(Beginning of SUPPLIED MATERIAL)

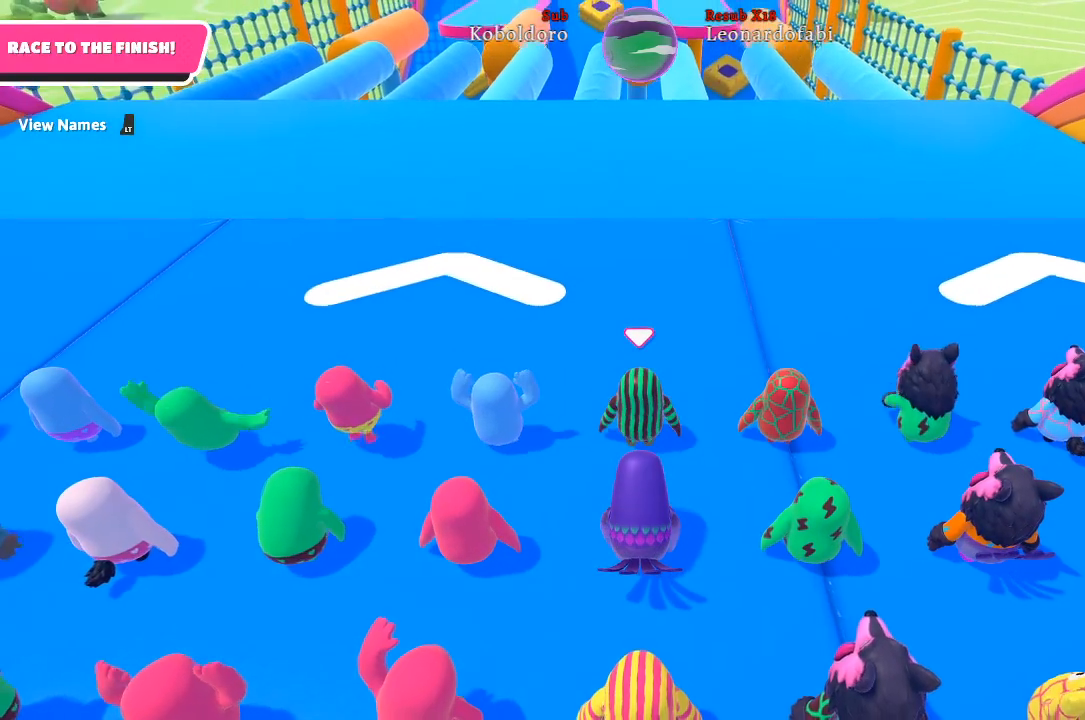
{"buttons": [], "left_stick": "up", "right_stick": "center", "events": [[50, "left_stick", "up"], [200, "right_stick", "center"]]}
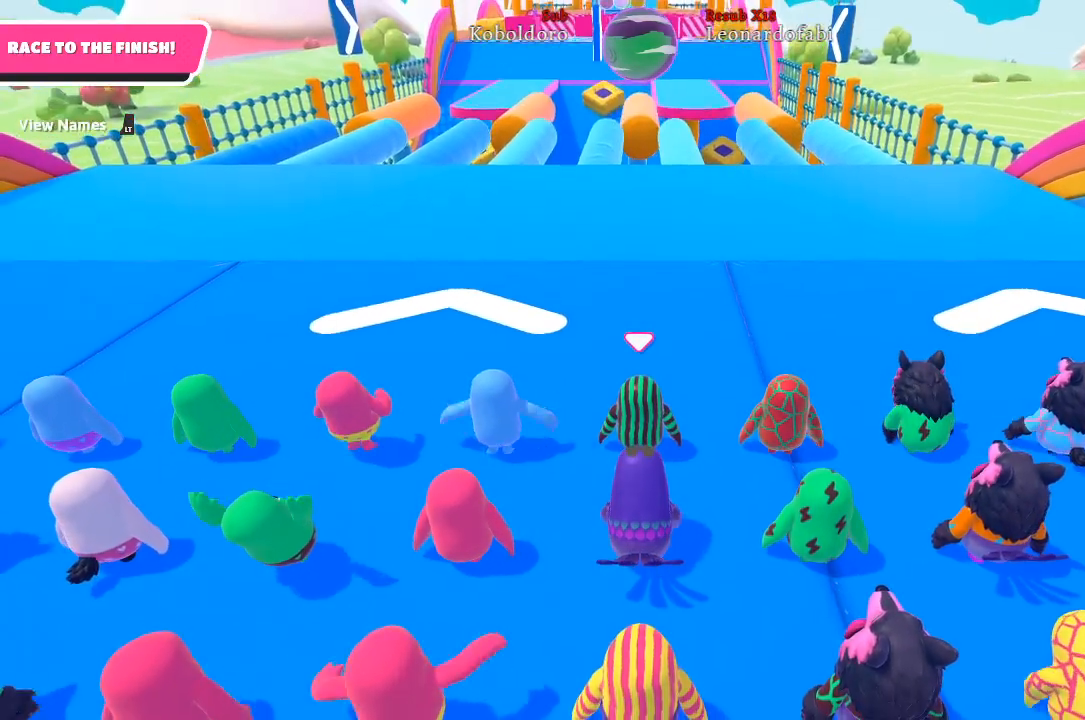
{"buttons": [], "left_stick": "up", "right_stick": "center", "events": [[67, "right_stick", "down"], [317, "right_stick", "center"]]}
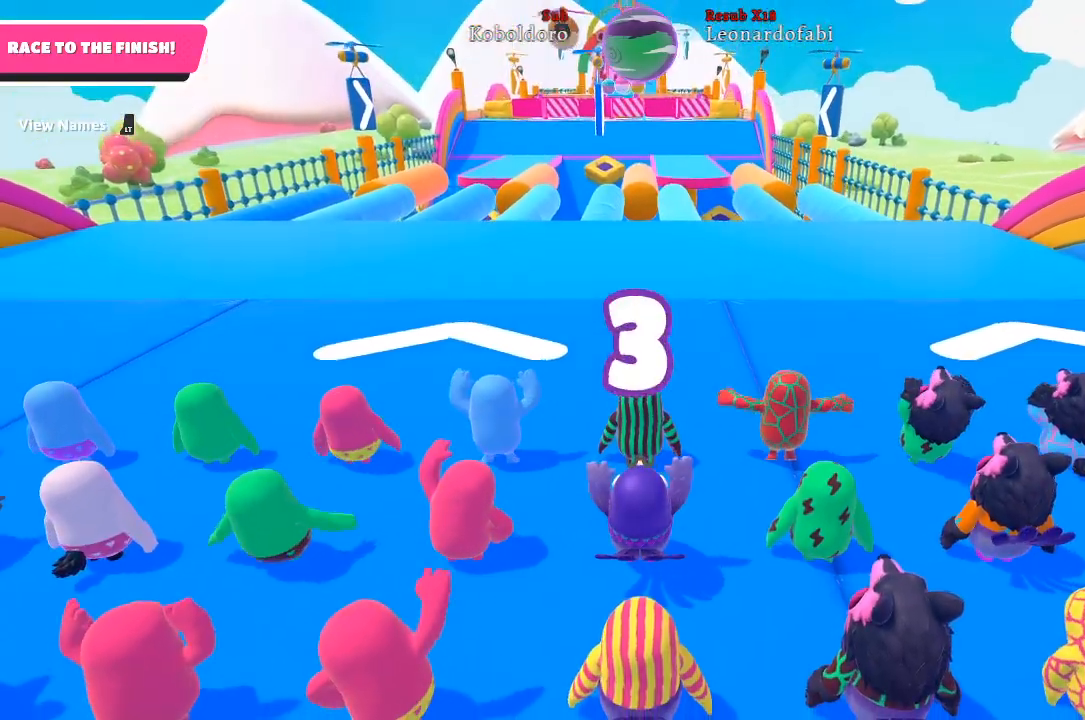
{"buttons": [], "left_stick": "up", "right_stick": "center", "events": []}
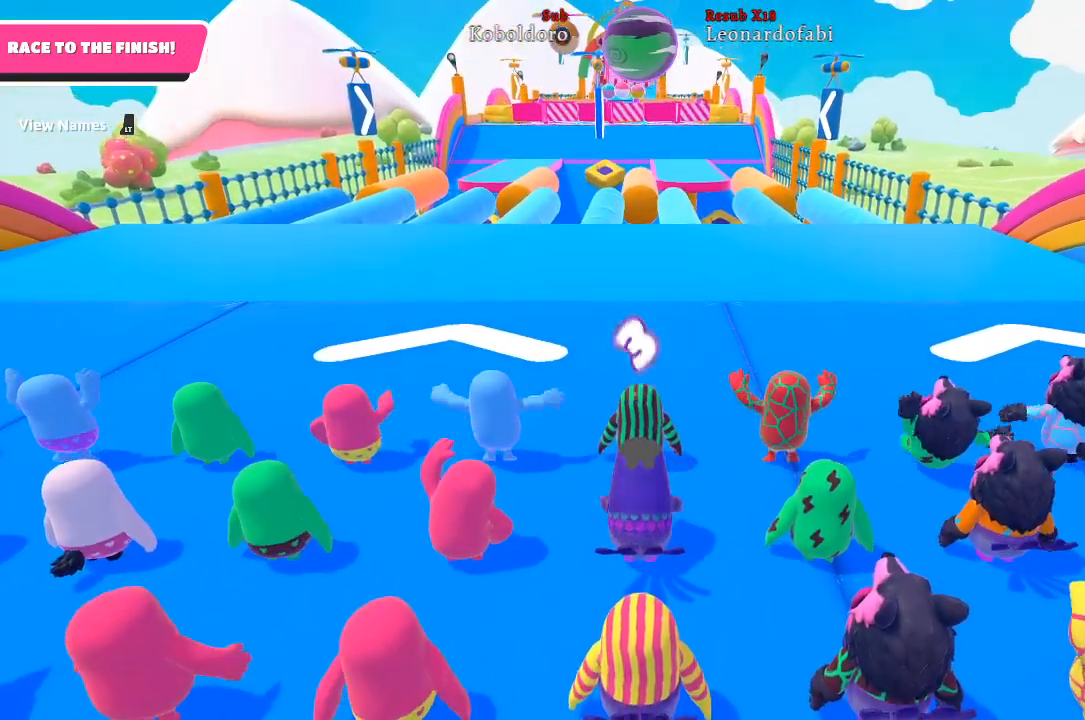
{"buttons": [], "left_stick": "up", "right_stick": "center", "events": []}
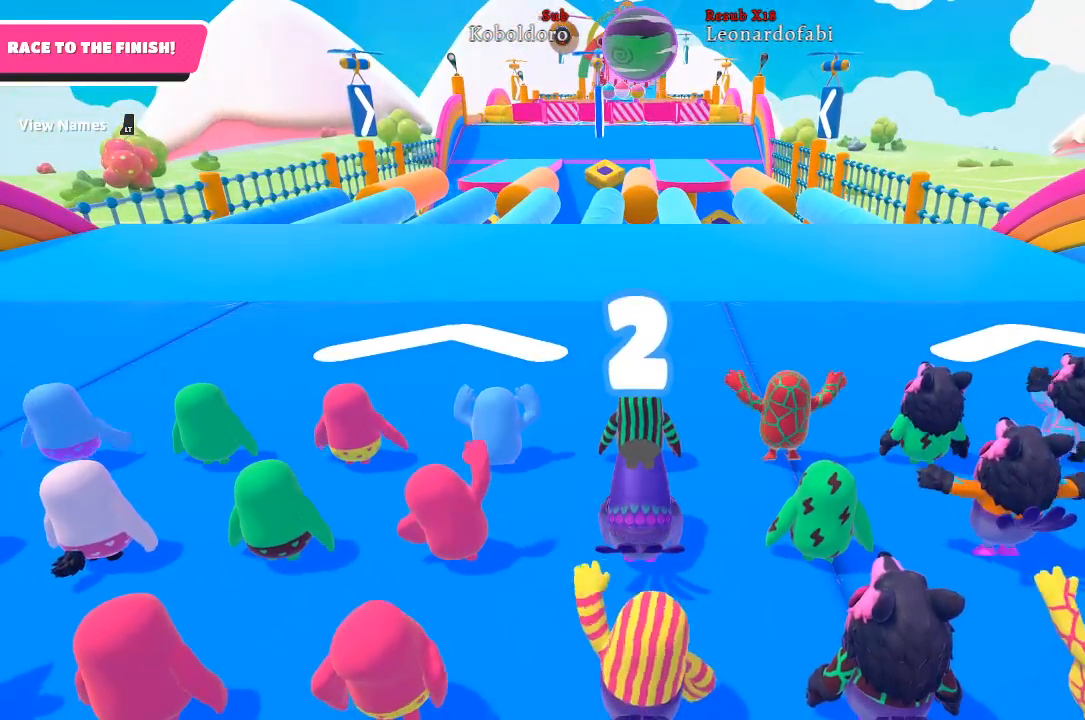
{"buttons": [], "left_stick": "up", "right_stick": "center", "events": []}
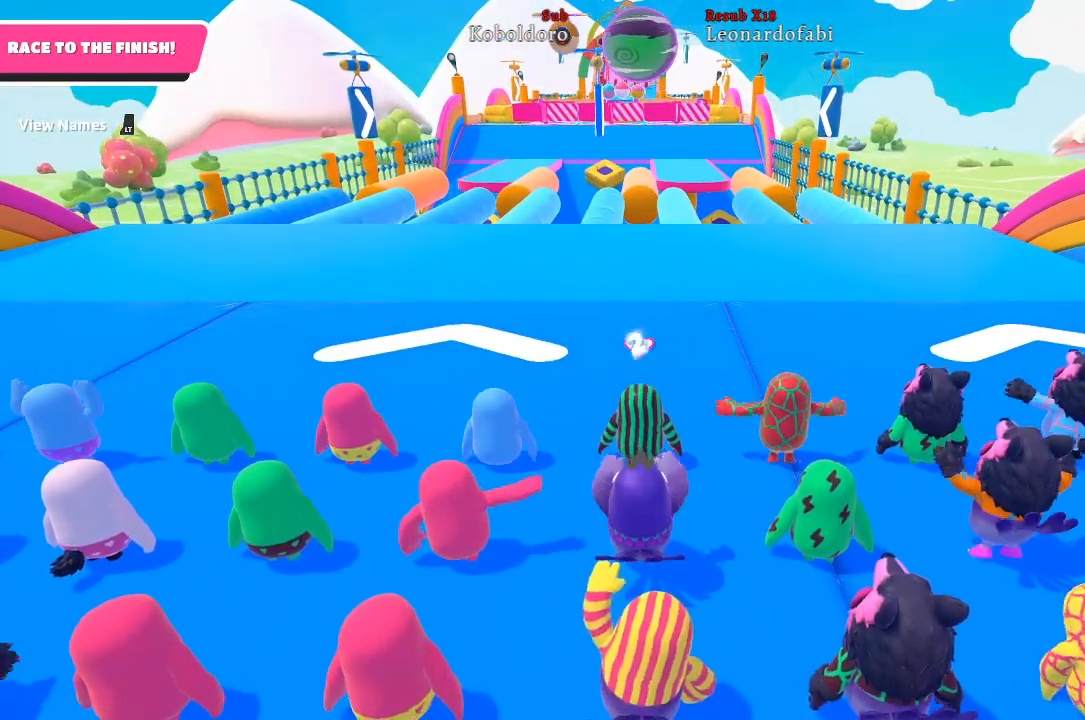
{"buttons": [], "left_stick": "up", "right_stick": "center", "events": []}
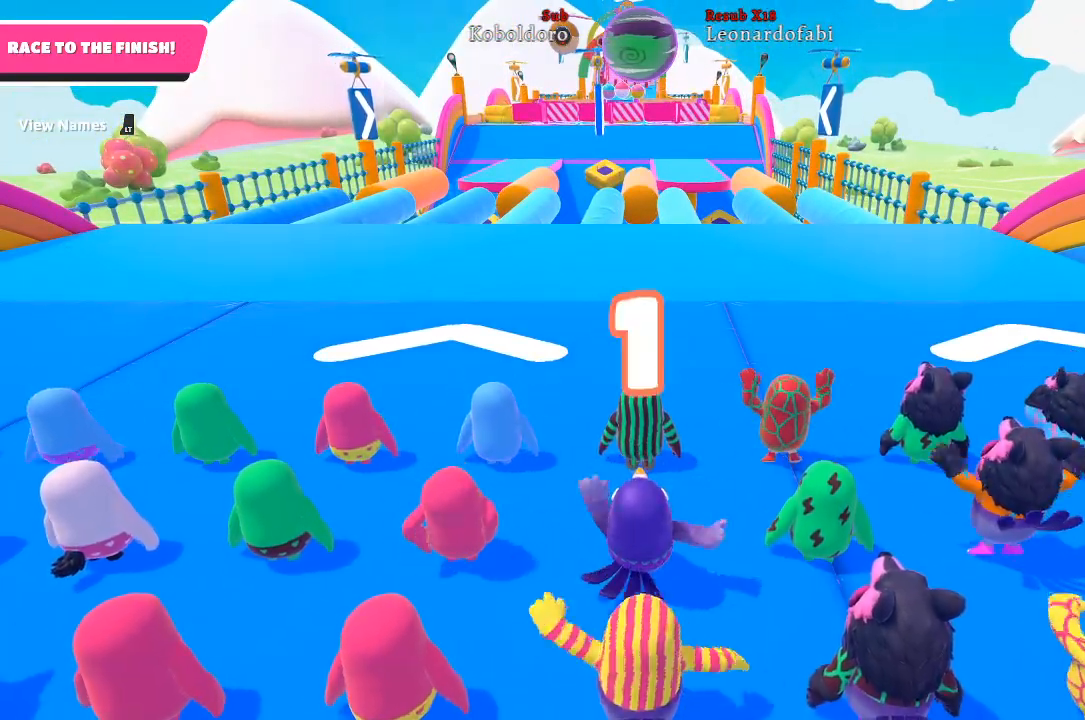
{"buttons": [], "left_stick": "up", "right_stick": "center", "events": []}
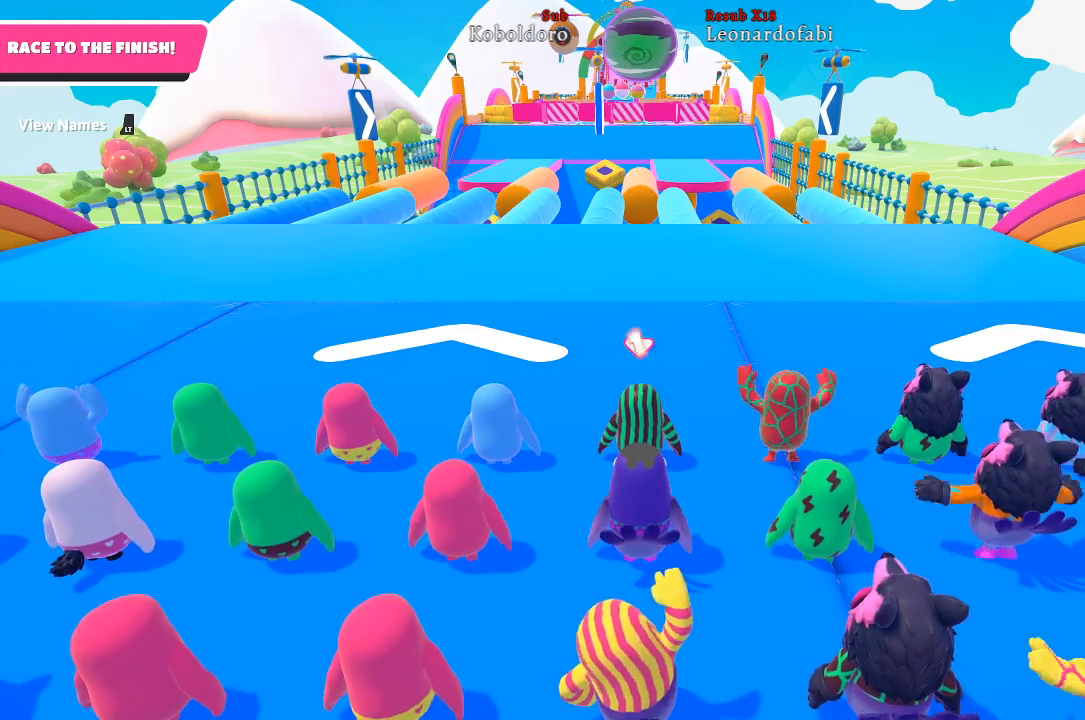
{"buttons": [], "left_stick": "up", "right_stick": "center", "events": []}
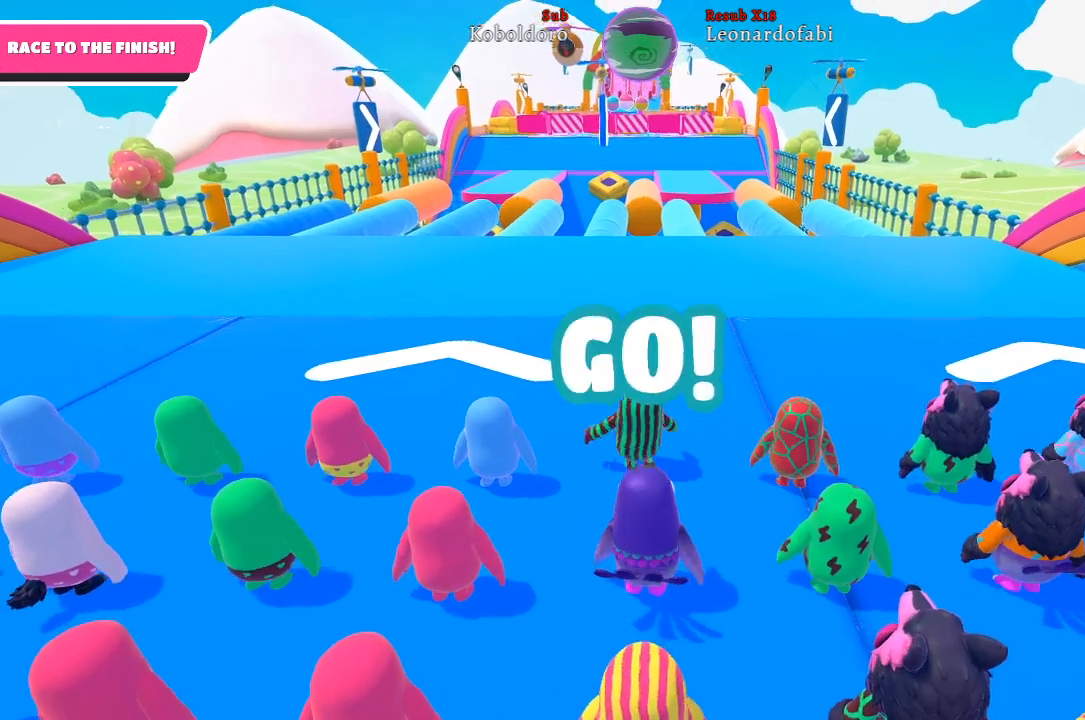
{"buttons": [], "left_stick": "up", "right_stick": "center", "events": []}
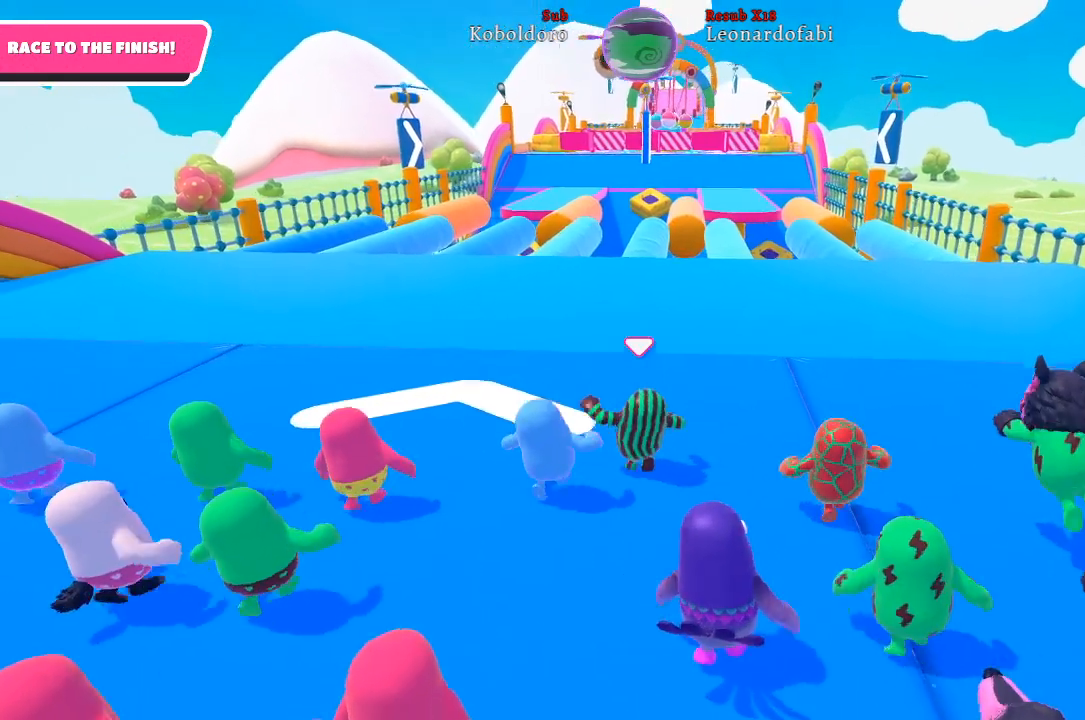
{"buttons": [], "left_stick": "up", "right_stick": "center", "events": []}
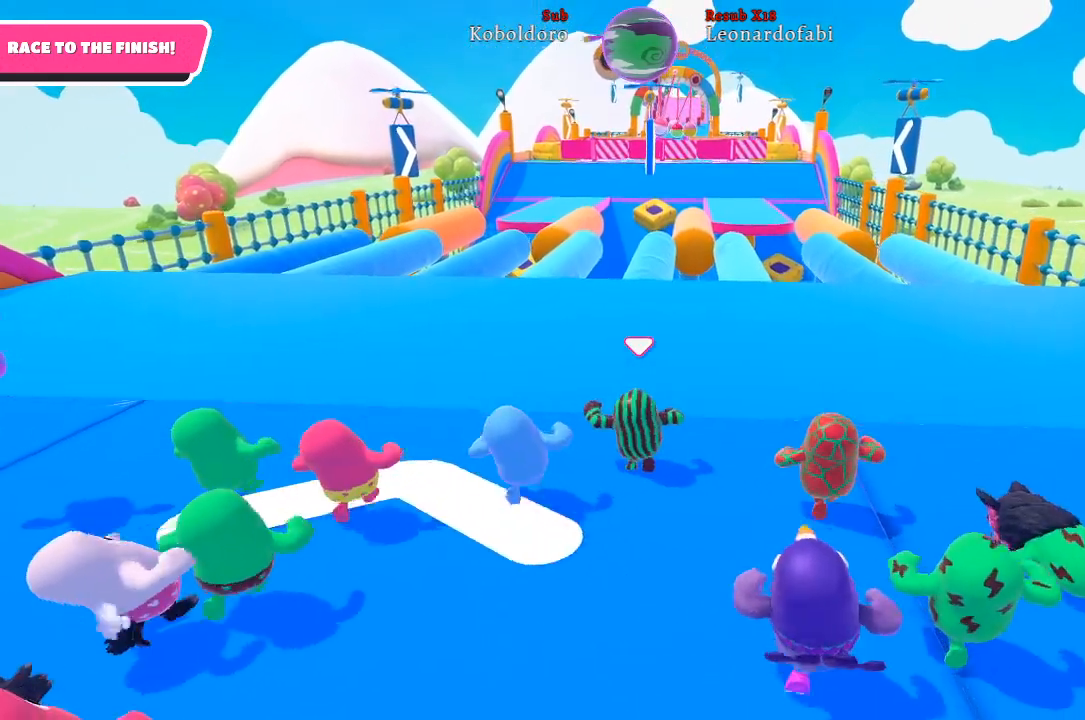
{"buttons": [], "left_stick": "up", "right_stick": "center", "events": []}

(End of SUPPLIED MATERIAL)

**TO DO**
A faithful copy is needed: reproduce all of the data above, leaving the pictures out.

**FINISHED EXERCISE**
{"buttons": [], "left_stick": "up", "right_stick": "center", "events": [[50, "left_stick", "up"], [200, "right_stick", "center"]]}
{"buttons": [], "left_stick": "up", "right_stick": "center", "events": [[67, "right_stick", "down"], [317, "right_stick", "center"]]}
{"buttons": [], "left_stick": "up", "right_stick": "center", "events": []}
{"buttons": [], "left_stick": "up", "right_stick": "center", "events": []}
{"buttons": [], "left_stick": "up", "right_stick": "center", "events": []}
{"buttons": [], "left_stick": "up", "right_stick": "center", "events": []}
{"buttons": [], "left_stick": "up", "right_stick": "center", "events": []}
{"buttons": [], "left_stick": "up", "right_stick": "center", "events": []}
{"buttons": [], "left_stick": "up", "right_stick": "center", "events": []}
{"buttons": [], "left_stick": "up", "right_stick": "center", "events": []}
{"buttons": [], "left_stick": "up", "right_stick": "center", "events": []}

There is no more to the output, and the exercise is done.